Table of Contents
Fetching ...

HO-Gaussian: Hybrid Optimization of 3D Gaussian Splatting for Urban Scenes

Zhuopeng Li, Yilin Zhang, Chenming Wu, Jianke Zhu, Liangjun Zhang

TL;DR

HO-Gaussian addresses the limitations of 3D Gaussian Splatting in urban scenes by removing reliance on SfM point initialization and introducing a grid-based volume to guide Gaussian optimization. It introduces Gaussian Position Encoding and Gaussian Directional Encoding to efficiently represent geometry and view-dependent color, plus Neural Warping to ensure multi-camera consistency, together with Point Densitification to fill low-texture and distant regions. The method jointly optimizes Gaussian parameters and grid-volume attributes with a hybrid loss, achieving real-time, photo-realistic novel-view rendering on Waymo and Argoverse without heavy storage demands. Experimental results demonstrate substantial improvements over both NeRF-based urban methods and SfM/LiDAR-reliant 3DGS baselines, with favorable texture and geometry quality and improved efficiency for large-scale urban scenes.

Abstract

The rapid growth of 3D Gaussian Splatting (3DGS) has revolutionized neural rendering, enabling real-time production of high-quality renderings. However, the previous 3DGS-based methods have limitations in urban scenes due to reliance on initial Structure-from-Motion(SfM) points and difficulties in rendering distant, sky and low-texture areas. To overcome these challenges, we propose a hybrid optimization method named HO-Gaussian, which combines a grid-based volume with the 3DGS pipeline. HO-Gaussian eliminates the dependency on SfM point initialization, allowing for rendering of urban scenes, and incorporates the Point Densitification to enhance rendering quality in problematic regions during training. Furthermore, we introduce Gaussian Direction Encoding as an alternative for spherical harmonics in the rendering pipeline, which enables view-dependent color representation. To account for multi-camera systems, we introduce neural warping to enhance object consistency across different cameras. Experimental results on widely used autonomous driving datasets demonstrate that HO-Gaussian achieves photo-realistic rendering in real-time on multi-camera urban datasets.

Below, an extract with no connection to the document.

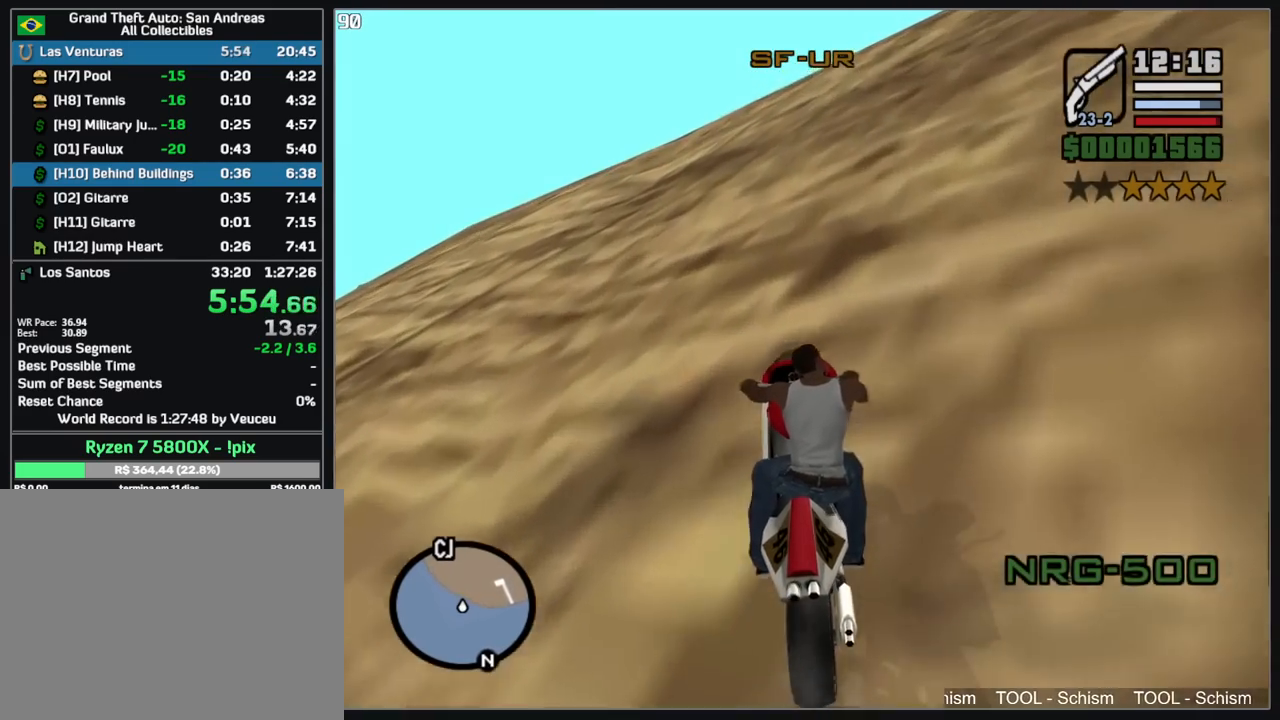
{"keys": ["w"], "mouse": [], "events": [[17, "mouse_right", "down"], [100, "mouse_right", "up"], [183, "mouse_right", "down"], [283, "mouse_right", "up"], [367, "mouse_right", "down"], [450, "mouse_right", "up"]]}
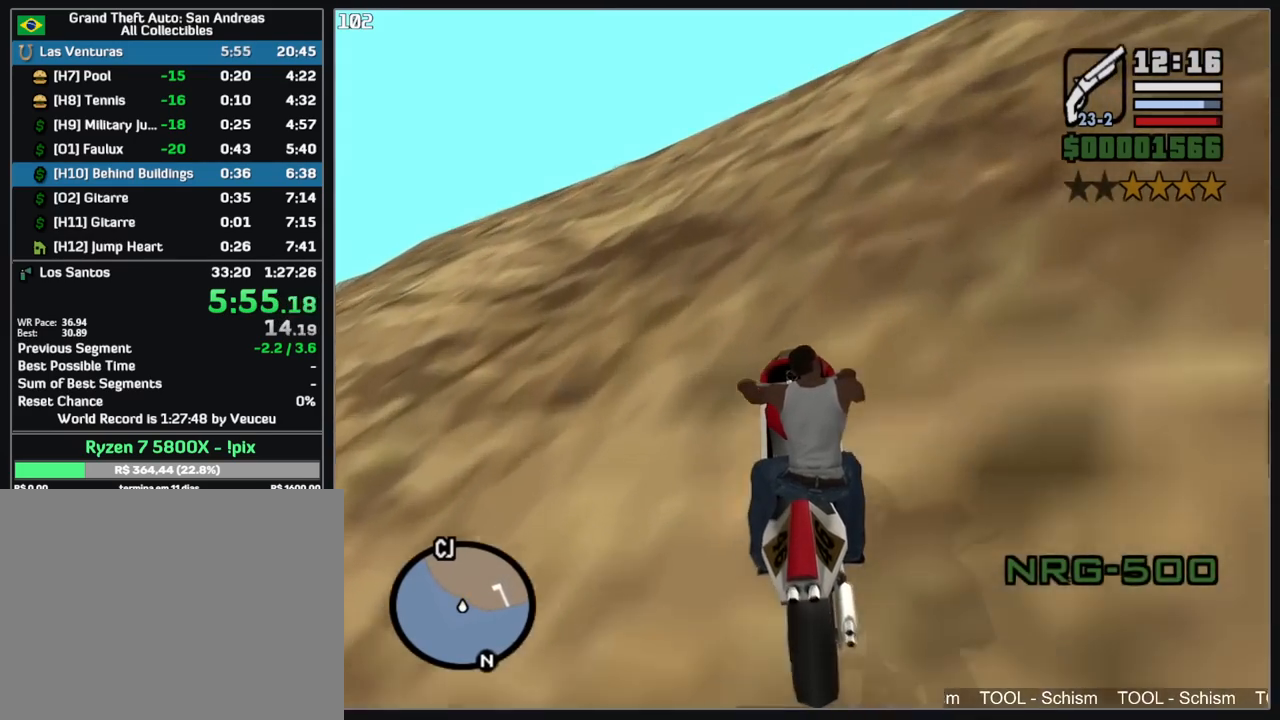
{"keys": ["a", "w"], "mouse": [], "events": [[50, "mouse_right", "down"], [133, "mouse_right", "up"], [217, "mouse_right", "down"], [317, "a", "down"], [317, "mouse_right", "up"], [400, "mouse_right", "down"], [500, "mouse_right", "up"]]}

HO-Gaussian: Hybrid Optimization of 3D Gaussian Splatting for Urban Scenes

TL;DR

HO-Gaussian addresses the limitations of 3D Gaussian Splatting in urban scenes by removing reliance on SfM point initialization and introducing a grid-based volume to guide Gaussian optimization. It introduces Gaussian Position Encoding and Gaussian Directional Encoding to efficiently represent geometry and view-dependent color, plus Neural Warping to ensure multi-camera consistency, together with Point Densitification to fill low-texture and distant regions. The method jointly optimizes Gaussian parameters and grid-volume attributes with a hybrid loss, achieving real-time, photo-realistic novel-view rendering on Waymo and Argoverse without heavy storage demands. Experimental results demonstrate substantial improvements over both NeRF-based urban methods and SfM/LiDAR-reliant 3DGS baselines, with favorable texture and geometry quality and improved efficiency for large-scale urban scenes.

Abstract

The rapid growth of 3D Gaussian Splatting (3DGS) has revolutionized neural rendering, enabling real-time production of high-quality renderings. However, the previous 3DGS-based methods have limitations in urban scenes due to reliance on initial Structure-from-Motion(SfM) points and difficulties in rendering distant, sky and low-texture areas. To overcome these challenges, we propose a hybrid optimization method named HO-Gaussian, which combines a grid-based volume with the 3DGS pipeline. HO-Gaussian eliminates the dependency on SfM point initialization, allowing for rendering of urban scenes, and incorporates the Point Densitification to enhance rendering quality in problematic regions during training. Furthermore, we introduce Gaussian Direction Encoding as an alternative for spherical harmonics in the rendering pipeline, which enables view-dependent color representation. To account for multi-camera systems, we introduce neural warping to enhance object consistency across different cameras. Experimental results on widely used autonomous driving datasets demonstrate that HO-Gaussian achieves photo-realistic rendering in real-time on multi-camera urban datasets.
Paper Structure (24 sections, 12 equations, 5 figures, 3 tables)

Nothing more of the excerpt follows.